Blood orange caramel (recipe adapted from “Les Petits Macarons”)

  • 1/2 c. heavy cream
  • 1/4 c. fresh squeezed and strained blood orange juice
  • 2 tbsp. blood orange zest
  • 2 c. granulated sugar
  • 1 tsp. fresh squeezed lemon juice

Directions:

To prepare the caramel

1. Heat cream, orange juice and zest in a saucepan over medium heat until it is almost boiling, roughly 3-5 minutes.

2. In a medium saucepan, heat the sugar and lemon juice over medium heat, using a wooden utensil to blend the lemon juice into the sugar.

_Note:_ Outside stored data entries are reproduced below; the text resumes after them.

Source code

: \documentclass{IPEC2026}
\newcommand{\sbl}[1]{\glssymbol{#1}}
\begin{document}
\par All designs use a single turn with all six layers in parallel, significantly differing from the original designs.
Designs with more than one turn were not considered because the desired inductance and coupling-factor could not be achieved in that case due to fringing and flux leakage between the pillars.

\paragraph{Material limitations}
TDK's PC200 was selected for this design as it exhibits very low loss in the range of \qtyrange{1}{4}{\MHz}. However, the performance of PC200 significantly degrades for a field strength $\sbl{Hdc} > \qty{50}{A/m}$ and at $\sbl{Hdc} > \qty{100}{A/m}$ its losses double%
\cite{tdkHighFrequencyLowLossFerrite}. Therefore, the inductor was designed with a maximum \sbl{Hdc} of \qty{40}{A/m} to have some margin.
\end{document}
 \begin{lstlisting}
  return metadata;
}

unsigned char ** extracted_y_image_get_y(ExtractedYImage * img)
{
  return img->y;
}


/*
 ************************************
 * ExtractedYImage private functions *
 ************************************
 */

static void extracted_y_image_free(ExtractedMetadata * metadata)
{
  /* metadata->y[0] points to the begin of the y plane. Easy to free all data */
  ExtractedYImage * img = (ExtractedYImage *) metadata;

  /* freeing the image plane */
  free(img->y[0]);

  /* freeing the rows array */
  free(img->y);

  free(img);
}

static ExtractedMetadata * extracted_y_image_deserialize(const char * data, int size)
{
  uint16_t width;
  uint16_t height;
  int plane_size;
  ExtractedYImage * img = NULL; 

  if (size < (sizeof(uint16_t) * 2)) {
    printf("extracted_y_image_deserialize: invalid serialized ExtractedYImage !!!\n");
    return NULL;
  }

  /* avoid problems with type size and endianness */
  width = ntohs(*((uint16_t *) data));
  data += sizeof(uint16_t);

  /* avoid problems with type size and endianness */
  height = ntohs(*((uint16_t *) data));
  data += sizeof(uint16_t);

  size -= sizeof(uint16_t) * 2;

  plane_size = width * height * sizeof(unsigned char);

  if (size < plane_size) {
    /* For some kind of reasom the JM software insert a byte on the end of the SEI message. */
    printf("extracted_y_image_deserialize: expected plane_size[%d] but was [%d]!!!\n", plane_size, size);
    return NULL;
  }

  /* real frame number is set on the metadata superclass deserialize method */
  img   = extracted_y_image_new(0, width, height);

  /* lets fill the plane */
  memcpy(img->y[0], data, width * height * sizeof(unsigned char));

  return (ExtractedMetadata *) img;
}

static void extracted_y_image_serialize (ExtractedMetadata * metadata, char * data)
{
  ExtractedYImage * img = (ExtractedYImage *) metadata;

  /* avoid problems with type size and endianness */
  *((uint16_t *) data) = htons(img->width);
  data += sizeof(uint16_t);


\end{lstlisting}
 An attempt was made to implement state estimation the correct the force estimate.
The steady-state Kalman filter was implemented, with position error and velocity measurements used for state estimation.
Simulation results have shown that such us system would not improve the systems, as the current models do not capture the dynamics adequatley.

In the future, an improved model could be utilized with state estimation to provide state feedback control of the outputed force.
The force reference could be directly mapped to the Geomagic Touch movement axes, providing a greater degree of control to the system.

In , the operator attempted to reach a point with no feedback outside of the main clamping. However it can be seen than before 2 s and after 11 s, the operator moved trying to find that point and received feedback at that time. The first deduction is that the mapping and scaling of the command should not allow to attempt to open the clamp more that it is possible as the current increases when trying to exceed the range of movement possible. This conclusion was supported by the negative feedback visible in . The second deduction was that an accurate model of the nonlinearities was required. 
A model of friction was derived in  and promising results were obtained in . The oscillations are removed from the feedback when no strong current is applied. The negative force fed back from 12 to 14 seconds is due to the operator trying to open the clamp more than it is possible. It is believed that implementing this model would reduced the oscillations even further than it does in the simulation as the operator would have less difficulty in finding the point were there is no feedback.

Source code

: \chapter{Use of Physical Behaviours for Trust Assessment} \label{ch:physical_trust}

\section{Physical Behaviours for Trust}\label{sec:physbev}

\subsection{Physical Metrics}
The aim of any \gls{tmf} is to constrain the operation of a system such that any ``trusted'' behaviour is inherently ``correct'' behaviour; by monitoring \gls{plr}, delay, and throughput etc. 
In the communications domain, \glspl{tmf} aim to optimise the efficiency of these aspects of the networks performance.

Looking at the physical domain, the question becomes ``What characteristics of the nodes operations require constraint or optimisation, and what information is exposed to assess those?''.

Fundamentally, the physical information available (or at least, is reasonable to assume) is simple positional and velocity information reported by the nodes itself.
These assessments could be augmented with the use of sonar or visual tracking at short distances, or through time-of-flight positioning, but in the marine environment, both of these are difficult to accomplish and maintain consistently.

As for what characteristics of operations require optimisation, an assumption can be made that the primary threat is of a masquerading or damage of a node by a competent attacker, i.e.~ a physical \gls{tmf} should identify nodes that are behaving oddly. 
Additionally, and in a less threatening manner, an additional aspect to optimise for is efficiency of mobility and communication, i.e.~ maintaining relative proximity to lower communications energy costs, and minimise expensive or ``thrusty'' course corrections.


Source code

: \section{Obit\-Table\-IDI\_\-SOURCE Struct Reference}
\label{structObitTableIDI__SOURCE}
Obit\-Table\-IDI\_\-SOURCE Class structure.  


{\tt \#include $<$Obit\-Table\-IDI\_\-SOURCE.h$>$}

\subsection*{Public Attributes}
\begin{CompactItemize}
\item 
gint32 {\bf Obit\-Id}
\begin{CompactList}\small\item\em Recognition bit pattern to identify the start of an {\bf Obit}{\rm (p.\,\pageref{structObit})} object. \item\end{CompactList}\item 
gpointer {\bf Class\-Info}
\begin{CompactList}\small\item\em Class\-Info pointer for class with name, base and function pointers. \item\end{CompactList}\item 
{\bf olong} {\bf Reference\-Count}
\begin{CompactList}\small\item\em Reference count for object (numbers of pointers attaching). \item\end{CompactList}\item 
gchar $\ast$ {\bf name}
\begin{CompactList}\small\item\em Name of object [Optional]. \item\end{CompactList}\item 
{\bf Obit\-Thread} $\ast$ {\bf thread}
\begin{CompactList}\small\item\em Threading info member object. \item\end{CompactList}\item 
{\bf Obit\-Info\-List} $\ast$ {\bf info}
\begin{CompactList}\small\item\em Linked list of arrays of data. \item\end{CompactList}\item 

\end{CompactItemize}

3. Cook until sugar syrup turns clear amber color and the edges start to foam. Do not stir. Supposedly this step takes ten minutes, it took me way longer. I don’t know if it was the poopy store brand sugar I used (I know, I totally didn’t think this would matter either… but the granules were pretty large!) or the pan or just my inability to make caramel, but if it takes you longer than ten minutes, don’t let it bubble up and go crazy like I did!

4. Remove caramel from heat and pour in cream mixture to stop the cooking. But be sure to pour it in away from you to avoid burning. Pour into a heat proof container and let come to room temperature for roughly 2 hours before refrigerating for a day.

For mini cheesecakes:

1. Preheat the oven to 350 degrees and line a cupcake tin with paper liners. Make sure cookies used for the crumbs are finely ground, preferably by food processor. Mix in the melted butter and press about a tablespoon into the bottom of each cupcake liner. Bake the crusts for five minutes until set.

2. In a mixer, beat the 2 packages of softened cream cheese until smooth. Add sugar, orange juice and zest beating until just combined. Add the eggs and mix until incorporated, being careful not to over mix.

3. Evenly divide the filling into the cupcake tins with crusts. Here you can either save the blood orange caramel for topping, or drizzle a tiny bit over each cheesecake before putting it in the oven. Be sure to use a toothpick or knife to evenly distribute the caramel because it is heavy and can melt down into the crust during the baking process.

4. Cook for 12-15 minutes or until centers are slightly jiggly and edges are solid. Allow to cool at room temperature before refrigerating for a few hours until serving. Enjoy!